Fragmento de texto:
##############################
No creamos que sólo cuando somos niños podemos tener consuelo de unos brazos que nos acunen cuando nos sentimos tristes o tenemos miedo, pero esos brazos, aún siendo adultos, se extienden para sostenernos y arrularnos en los peores momentos.
Para un niño no hay consuelo mayor que los brazos de sus padres. Cada vez que algo no les va bien, acuden a los brazos de sus padres, para notar su protección.
Parecería ser que aupar al niño y abrazarlo es el acto mágico que todo lo cura. Casi al instante, desaparecen el dolor, la angustia, el miedo y si no se van del todo, se suavizan al menos y mucho.
Este es alguno de los muchos beneficios de ser niño, ante una dificultad en la vida.
El consuelo llega rápido, y nuestros brazos de padres, siempre están extendidos y dispuestos a hacerles ese “upa” mágico que todo lo cura.
No hay dolor para un niño que no se calme estando en brazos de sus padres.
¿Pero qué ocurre con nosotros cuando cuando crecemos?
##############################
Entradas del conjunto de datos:

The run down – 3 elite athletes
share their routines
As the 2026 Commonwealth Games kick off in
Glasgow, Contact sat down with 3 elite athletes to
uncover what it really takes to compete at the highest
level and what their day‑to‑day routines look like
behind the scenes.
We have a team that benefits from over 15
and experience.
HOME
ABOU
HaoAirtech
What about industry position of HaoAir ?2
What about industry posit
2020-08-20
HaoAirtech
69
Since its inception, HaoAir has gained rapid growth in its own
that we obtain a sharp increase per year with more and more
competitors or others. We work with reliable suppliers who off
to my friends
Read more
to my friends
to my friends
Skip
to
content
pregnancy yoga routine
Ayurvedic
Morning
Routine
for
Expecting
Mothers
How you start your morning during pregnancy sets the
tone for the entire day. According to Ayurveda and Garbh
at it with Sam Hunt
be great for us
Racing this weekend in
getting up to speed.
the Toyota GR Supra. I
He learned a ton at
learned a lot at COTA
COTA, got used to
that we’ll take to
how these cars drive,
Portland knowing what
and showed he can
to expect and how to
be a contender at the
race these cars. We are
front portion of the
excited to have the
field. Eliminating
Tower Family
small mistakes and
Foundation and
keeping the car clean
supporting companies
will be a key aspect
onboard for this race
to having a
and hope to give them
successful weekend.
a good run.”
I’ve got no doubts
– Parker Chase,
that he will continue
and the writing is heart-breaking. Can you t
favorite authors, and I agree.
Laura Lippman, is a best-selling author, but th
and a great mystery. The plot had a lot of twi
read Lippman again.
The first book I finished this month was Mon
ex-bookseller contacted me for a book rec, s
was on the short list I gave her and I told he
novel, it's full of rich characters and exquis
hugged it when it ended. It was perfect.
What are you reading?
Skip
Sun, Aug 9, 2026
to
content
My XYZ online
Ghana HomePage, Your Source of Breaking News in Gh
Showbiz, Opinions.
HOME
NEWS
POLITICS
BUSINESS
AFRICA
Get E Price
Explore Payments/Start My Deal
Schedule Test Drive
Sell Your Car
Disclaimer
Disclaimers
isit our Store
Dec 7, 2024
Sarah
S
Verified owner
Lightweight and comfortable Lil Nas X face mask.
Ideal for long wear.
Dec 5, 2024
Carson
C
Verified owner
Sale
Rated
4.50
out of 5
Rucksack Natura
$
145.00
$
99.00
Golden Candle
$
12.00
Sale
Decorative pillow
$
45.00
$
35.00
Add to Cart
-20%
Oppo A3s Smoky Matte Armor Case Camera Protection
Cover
##############################
Tarea asignada 1: ¿Puedes resumir en dos oraciones el texto sobre el consuelo de los brazos?
Tarea asignada 2: ¿Puedes reproducir el pasaje del texto sobre el consuelo de los brazos que empieza en "Para un niño no" y termina en "cuando cuando crecemos?"?
Los ítems son un material independiente del texto.

Respuesta del ejercicio 1: Para un niño no hay consuelo mayor que los brazos de sus padres, y aupar al niño y abrazarlo parece el acto mágico que hace desaparecer o suaviza el dolor, la angustia y el miedo. Sin embargo, ese consuelo no es solo para la niñez, porque aun siendo adultos hay brazos que se extienden para sostenernos en los peores momentos.

Respuesta del ejercicio 2:
Para un niño no hay consuelo mayor que los brazos de sus padres. Cada vez que algo no les va bien, acuden a los brazos de sus padres, para notar su protección.
Parecería ser que aupar al niño y abrazarlo es el acto mágico que todo lo cura. Casi al instante, desaparecen el dolor, la angustia, el miedo y si no se van del todo, se suavizan al menos y mucho.
Este es alguno de los muchos beneficios de ser niño, ante una dificultad en la vida.
El consuelo llega rápido, y nuestros brazos de padres, siempre están extendidos y dispuestos a hacerles ese “upa” mágico que todo lo cura.
No hay dolor para un niño que no se calme estando en brazos de sus padres.
¿Pero qué ocurre con nosotros cuando cuando crecemos?